====== RECORDS SHOWN
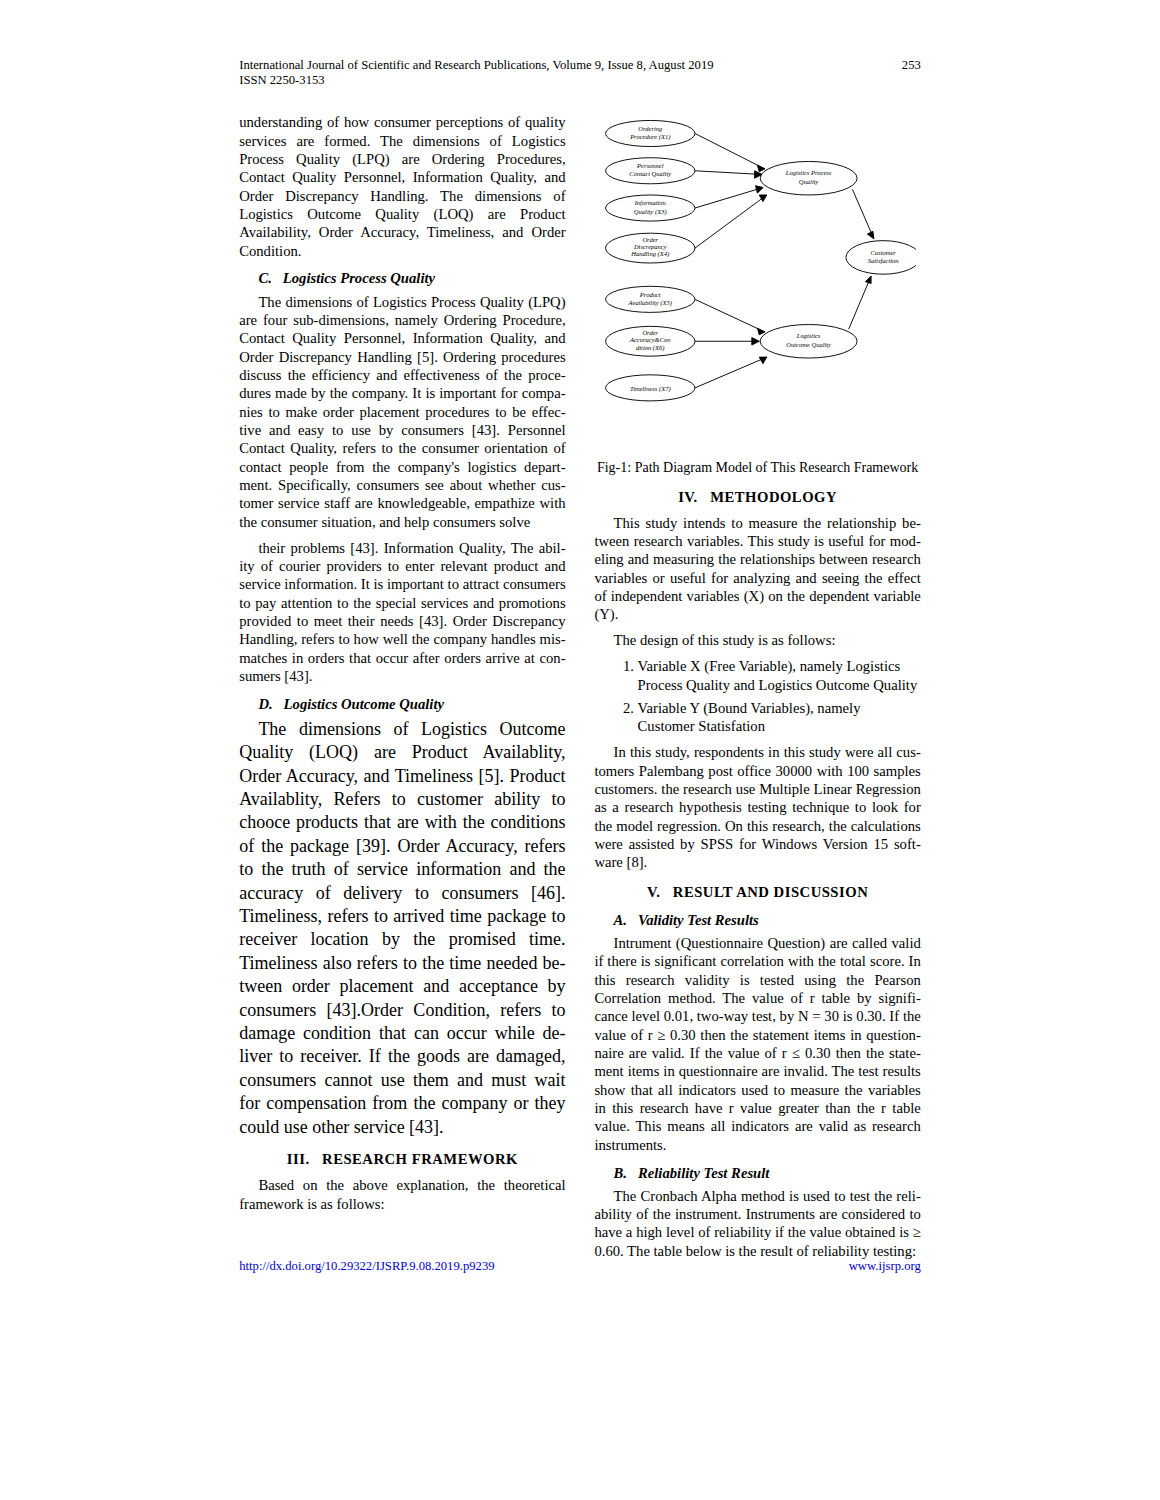International Journal of Scientific and Research Publications, Volume 9, Issue 8, August 2019
ISSN 2250-3153
253
understanding of how consumer perceptions of quality services are formed. The dimensions of Logistics Process Quality (LPQ) are Ordering Procedures, Contact Quality Personnel, Information Quality, and Order Discrepancy Handling. The dimensions of Logistics Outcome Quality (LOQ) are Product Availability, Order Accuracy, Timeliness, and Order Condition.
C. Logistics Process Quality
The dimensions of Logistics Process Quality (LPQ) are four sub-dimensions, namely Ordering Procedure, Contact Quality Personnel, Information Quality, and Order Discrepancy Handling [5]. Ordering procedures discuss the efficiency and effectiveness of the procedures made by the company. It is important for companies to make order placement procedures to be effective and easy to use by consumers [43]. Personnel Contact Quality, refers to the consumer orientation of contact people from the company's logistics department. Specifically, consumers see about whether customer service staff are knowledgeable, empathize with the consumer situation, and help consumers solve
their problems [43]. Information Quality, The ability of courier providers to enter relevant product and service information. It is important to attract consumers to pay attention to the special services and promotions provided to meet their needs [43]. Order Discrepancy Handling, refers to how well the company handles mismatches in orders that occur after orders arrive at consumers [43].
D. Logistics Outcome Quality
The dimensions of Logistics Outcome Quality (LOQ) are Product Availablity, Order Accuracy, and Timeliness [5]. Product Availablity, Refers to customer ability to chooce products that are with the conditions of the package [39]. Order Accuracy, refers to the truth of service information and the accuracy of delivery to consumers [46]. Timeliness, refers to arrived time package to receiver location by the promised time. Timeliness also refers to the time needed between order placement and acceptance by consumers [43].Order Condition, refers to damage condition that can occur while deliver to receiver. If the goods are damaged, consumers cannot use them and must wait for compensation from the company or they could use other service [43].
III. Research Framework
Based on the above explanation, the theoretical framework is as follows:
Ordering Procedure (X1) Personnel Contact Quality Information Quality (X3) Order Discrepancy Handling (X4) Product Availability (X5) Order Accuracy&Con dition (X6) Timeliness (X7) Logistics Process Quality Logistics Outcome Quality Customer Satisfaction
Fig-1: Path Diagram Model of This Research Framework
IV. Methodology
This study intends to measure the relationship between research variables. This study is useful for modeling and measuring the relationships between research variables or useful for analyzing and seeing the effect of independent variables (X) on the dependent variable (Y).
The design of this study is as follows:
Variable X (Free Variable), namely Logistics Process Quality and Logistics Outcome Quality
Variable Y (Bound Variables), namely Customer Statisfation
In this study, respondents in this study were all customers Palembang post office 30000 with 100 samples customers. the research use Multiple Linear Regression as a research hypothesis testing technique to look for the model regression. On this research, the calculations were assisted by SPSS for Windows Version 15 software [8].
V. Result and Discussion
A. Validity Test Results
Intrument (Questionnaire Question) are called valid if there is significant correlation with the total score. In this research validity is tested using the Pearson Correlation method. The value of r table by significance level 0.01, two-way test, by N = 30 is 0.30. If the value of r ≥ 0.30 then the statement items in questionnaire are valid. If the value of r ≤ 0.30 then the statement items in questionnaire are invalid. The test results show that all indicators used to measure the variables in this research have r value greater than the r table value. This means all indicators are valid as research instruments.
B. Reliability Test Result
The Cronbach Alpha method is used to test the reliability of the instrument. Instruments are considered to have a high level of reliability if the value obtained is ≥ 0.60. The table below is the result of reliability testing:
http://dx.doi.org/10.29322/IJSRP.9.08.2019.p9239
www.ijsrp.org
============
BRIEF:
Lines containing the string "used" are the ones to copy from the entries above.

SOLUTION:
Intrument (Questionnaire Question) are called valid if there is significant correlation with the total score. In this research validity is tested using the Pearson Correlation method. The value of r table by significance level 0.01, two-way test, by N = 30 is 0.30. If the value of r ≥ 0.30 then the statement items in questionnaire are valid. If the value of r ≤ 0.30 then the statement items in questionnaire are invalid. The test results show that all indicators used to measure the variables in this research have r value greater than the r table value. This means all indicators are valid as research instruments.
The Cronbach Alpha method is used to test the reliability of the instrument. Instruments are considered to have a high level of reliability if the value obtained is ≥ 0.60. The table below is the result of reliability testing:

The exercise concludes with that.